|Title||Multimission Aircraft Fuel Burn Minimization via Multipoint Aerostructural Optimization|
|Publication Type||Journal Articles|
|Authors||Liem, RP, Kenway, GKW, Martins, JRRA|
In this paper we present a new robust approach for minimizing the fuel burn of aircraft configurations using numerical optimization. Our focus is on performing
a multi-point aerostructural optimization that considers the performance at multiple flight conditions simultaneously and is representative of all the missions
flown by a given aircraft model. The goal is to avoid severe performance degradation at off-design conditions and missions, which typically occurs when performing single-point optimization. Specifically, we aim to design a fuel-efficient long-range aircraft configuration. The robustness is introduced by considering hundreds of missions within the operational flight envelope of similarly-sized aircraft, based on historical data of actual flight operations.
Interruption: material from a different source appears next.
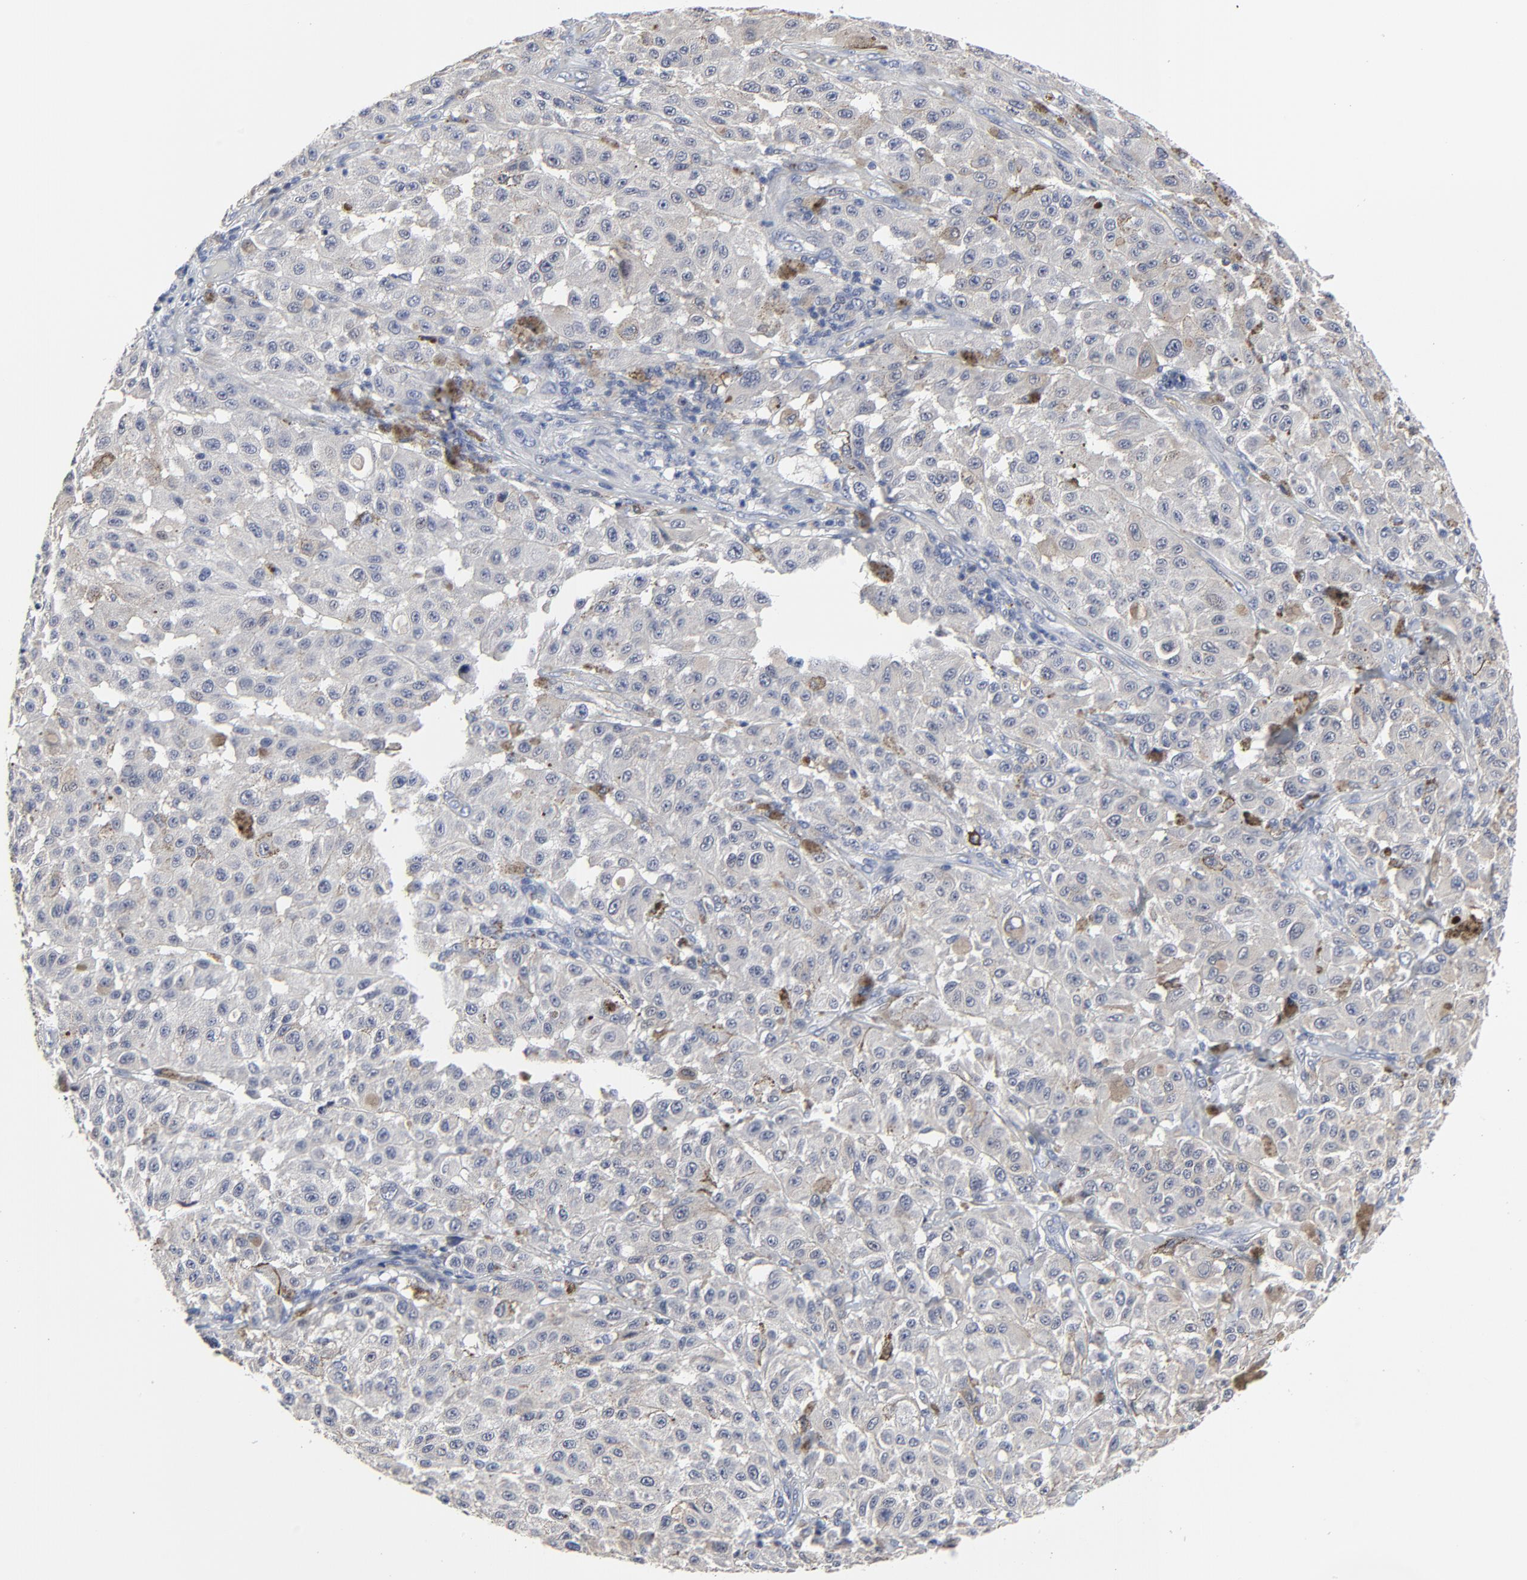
{"staining": {"intensity": "negative", "quantity": "none", "location": "none"}, "tissue": "melanoma", "cell_type": "Tumor cells", "image_type": "cancer", "snomed": [{"axis": "morphology", "description": "Malignant melanoma, NOS"}, {"axis": "topography", "description": "Skin"}], "caption": "An immunohistochemistry histopathology image of malignant melanoma is shown. There is no staining in tumor cells of malignant melanoma.", "gene": "LNX1", "patient": {"sex": "female", "age": 64}}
Due to the large computational cost associated with the high-fidelity multidisciplinary analysis, kriging surrogate models are employed to allow thousands of detailed flight analyses to be performed while limiting the number of high-fidelity evaluations. The methodology is demonstrated in a fuel burn minimization problem of a long-range wide-body aircraft configuration. A single-point optimization is performed for comparison purposes. The results demonstrate the effectiveness of the proposed multi-point optimization procedure. The multi-point optimized design consistently reduces the fuel burn acrossthe flight conditions, whereas the fuel burn reduction observed in the single-point optimization case is localized. Consequently, we see a more significant fuel burn reduction in the multi-point optimization case, as compared to the single-point one.